Pita Limjaroenrat from Move Forward Party (Kao Klai)
Pita Limjaroenrat, a 42-year-old Harvard graduate, is the Move Forward party’s prime ministerial candidate. The progressive opposition Move Forward is well-known for its large rallies and innovative social media campaigning among youth voters.
The progressive party is the most recent incarnation of Future Forward, which under the charismatic leadership of Thanathorn Juangroongruangkit surged to third place in the 2019 election. In 2020, the party was compelled to dissolve, and Thanathorn was disqualified.
The goals of Move Forward include decentralizing power, electing provincial governors, dismantling monopolies, and reducing the military’s influence in politics. It also seeks to terminate army conscription and amend a law that imposes 15-year sentences for insulting the royal family.
According to opinion polls, the party is in second place. “Choose Kao Klai, change Thailand together” is the tagline of the party.
Jurin Laksanawisit from The Democrat Party
The Democrat party’s prime ministerial candidate is Jurin Laksanawisit. The Democrat party is the oldest political party in the nation, but its popularity has declined as it has shifted to the right.
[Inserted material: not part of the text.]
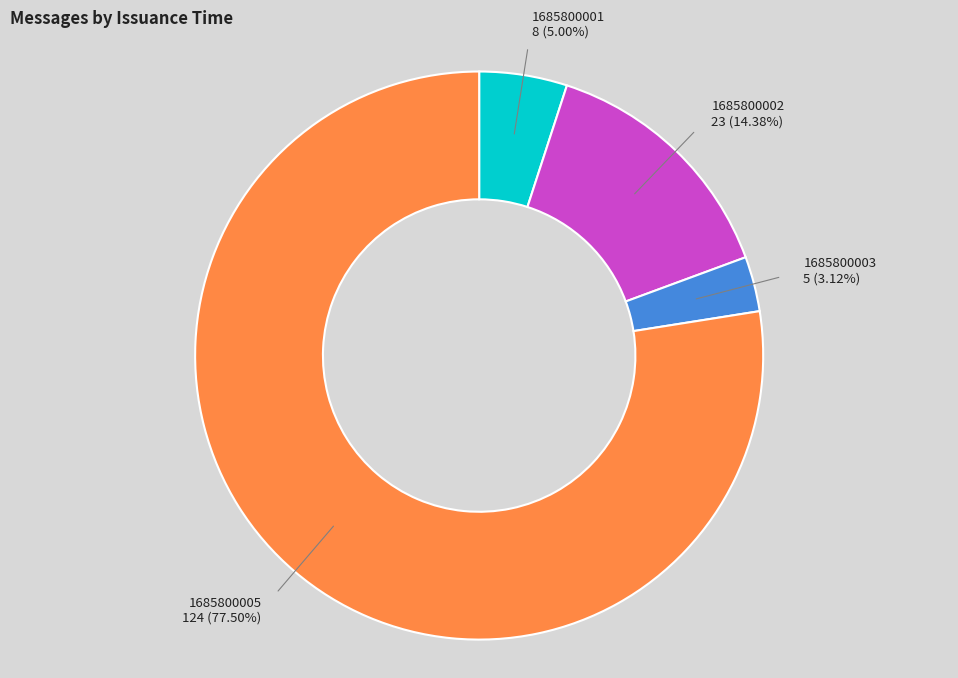

Is there a majority slice in this chart?

Yes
It was wiped out in its traditional strongholds of Bangkok and the south in 2019. This time, it has to face voters because of sexual assault accusations made against a party official during the race for Bangkok governor last year. Its base of support remains in the south, and it has struggled to regain support in Bangkok.
Leader Jurin, who is currently minister of commerce, seeks to revitalize the party and regain lost seats. This may prove challenging, according to recent polls. The party’s platform calls for the establishment of community institutions nationwide, free education through the university level, a mandatory savings policy, and an increase in the retirement age from 60 to 65.
Impact of the election results
Depending on which party gains the majority, the monarchy’s future could be subject to discussion. The political parties are contemplating whether a law that criminalizes monarchy criticism should be amended or expanded.
If the parties favored by the military lose, the future of the monarchy may appear less secure. The military has always been viewed as the institution’s protectors, and without it at the helm of the government, the country’s conservatives may become anxious.
If a party from the opposition were to win the election, it would perhaps indicate that Thailand might bring back its formerly robust democracy.
However, if history is any indication, the military is unlikely to give up power without a fight. It is currently difficult to predict whether the country will finally break the cycle of coups and short-lived civilian governments.